São em momentos de estresse que vêm à tona os sentimentos mais autênticos, como a compaixão, o ódio e a intolerância, manifestados em ambientes virtuais ou mesmo reais. Quem acompanha as redes sociais testemunhou mais uma sucessão de embates, desencadeados após postagens em solidariedade às vítimas na França. O próprio Facebook deu uma ajudinha, ao oferecer a possibilidade de acrescentar a bandeira francesa como plano de fundo à foto do perfil do usuário.

Imediatamente, pipocaram postagens críticas. “E os mortos de Mariana?”, “E as vítimas de latrocínio?”. Logo em seguida, quem se sentiu ofendido contra-atacou. “Eu me solidarizo com quem eu quiser”, “Lamentar as mortes em Paris não significa que eu não lamente as de Minas”. E por aí foi a discussão…
 
Indignação seletiva
A acusação mais frequente é quanto à existência de uma “indignação seletiva”: a pessoa lamentaria Paris, mas faria vistas grossas para Mariana, a violência nas cidades brasileiras, o Petrolão, o Eduardo Cunha…

“Nós nos indignamos a partir de algo que nos afeta. Não vou me sentir afetado por aquilo com o que não me identifico. Logo, toda indignação é seletiva”, explica a filósofa Marcia Tiburi. “Por que nos identificamos mais com a França do que com a África ou mesmo uma das favelas brasileiras?

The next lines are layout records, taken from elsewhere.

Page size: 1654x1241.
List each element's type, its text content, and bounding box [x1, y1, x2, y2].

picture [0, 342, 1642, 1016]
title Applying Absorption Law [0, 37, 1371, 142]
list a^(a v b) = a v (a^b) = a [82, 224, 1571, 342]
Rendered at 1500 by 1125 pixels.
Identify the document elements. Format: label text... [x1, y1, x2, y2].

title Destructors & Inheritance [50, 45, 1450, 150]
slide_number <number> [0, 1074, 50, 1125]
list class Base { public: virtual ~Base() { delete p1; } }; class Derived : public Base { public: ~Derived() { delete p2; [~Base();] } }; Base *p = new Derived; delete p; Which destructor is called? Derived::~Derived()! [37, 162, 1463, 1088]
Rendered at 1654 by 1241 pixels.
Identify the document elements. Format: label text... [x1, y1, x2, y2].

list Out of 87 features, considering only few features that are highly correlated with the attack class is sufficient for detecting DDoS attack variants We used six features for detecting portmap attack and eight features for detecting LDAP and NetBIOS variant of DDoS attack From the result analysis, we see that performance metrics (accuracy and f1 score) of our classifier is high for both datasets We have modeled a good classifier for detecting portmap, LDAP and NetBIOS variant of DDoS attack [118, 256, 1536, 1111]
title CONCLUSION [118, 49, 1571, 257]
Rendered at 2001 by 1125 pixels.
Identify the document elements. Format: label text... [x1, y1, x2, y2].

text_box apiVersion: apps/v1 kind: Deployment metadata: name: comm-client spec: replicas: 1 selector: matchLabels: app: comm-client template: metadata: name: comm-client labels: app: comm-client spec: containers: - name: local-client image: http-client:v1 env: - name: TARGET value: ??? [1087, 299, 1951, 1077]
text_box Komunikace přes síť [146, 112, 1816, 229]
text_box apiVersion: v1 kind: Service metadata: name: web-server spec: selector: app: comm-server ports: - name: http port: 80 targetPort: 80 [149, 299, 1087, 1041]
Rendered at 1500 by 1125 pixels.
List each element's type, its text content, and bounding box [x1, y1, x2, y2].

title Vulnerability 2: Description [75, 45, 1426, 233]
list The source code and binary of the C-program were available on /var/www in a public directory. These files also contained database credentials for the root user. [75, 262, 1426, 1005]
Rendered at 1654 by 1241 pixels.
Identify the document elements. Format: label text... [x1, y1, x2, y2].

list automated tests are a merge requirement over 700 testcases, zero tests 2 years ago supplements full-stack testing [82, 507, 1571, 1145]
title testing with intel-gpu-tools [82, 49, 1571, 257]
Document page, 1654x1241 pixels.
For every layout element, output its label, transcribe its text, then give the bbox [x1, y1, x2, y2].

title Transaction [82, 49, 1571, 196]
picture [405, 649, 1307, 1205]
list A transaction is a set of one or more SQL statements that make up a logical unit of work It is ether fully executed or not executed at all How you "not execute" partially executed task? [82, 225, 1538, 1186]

Preferimos olhar para a França? Ou preferem que olhemos para lá?”, questiona.

A resposta parece estar diante de nossos olhos. Levantamento feito pelo site ‘Comunique-se’, especializado em análises da mídia, indica que a TV Globo dedicou, em três dias, 3h54 minutos de sua programação aos atentados em Paris. E, também em três dias, 1h12 à tragédia de Mariana. A Globo é apenas um exemplo do modo de se organizar o conteúdo adotado por outras emissoras, jornais, revistas e sites de notícias.

Este destaque ao que ocorre em “países desenvolvidos” é consequência de um eurocentrismo revigorado, em que a Europa continua como protagonista da cena mundial, em detrimento do que ocorre na América Latina, Ásia e África. Quem tem mais detalhes, por exemplo, da chacina praticada pelo mesmo Estado Islâmico em uma universidade do Quênia e que deixou 147 mortos?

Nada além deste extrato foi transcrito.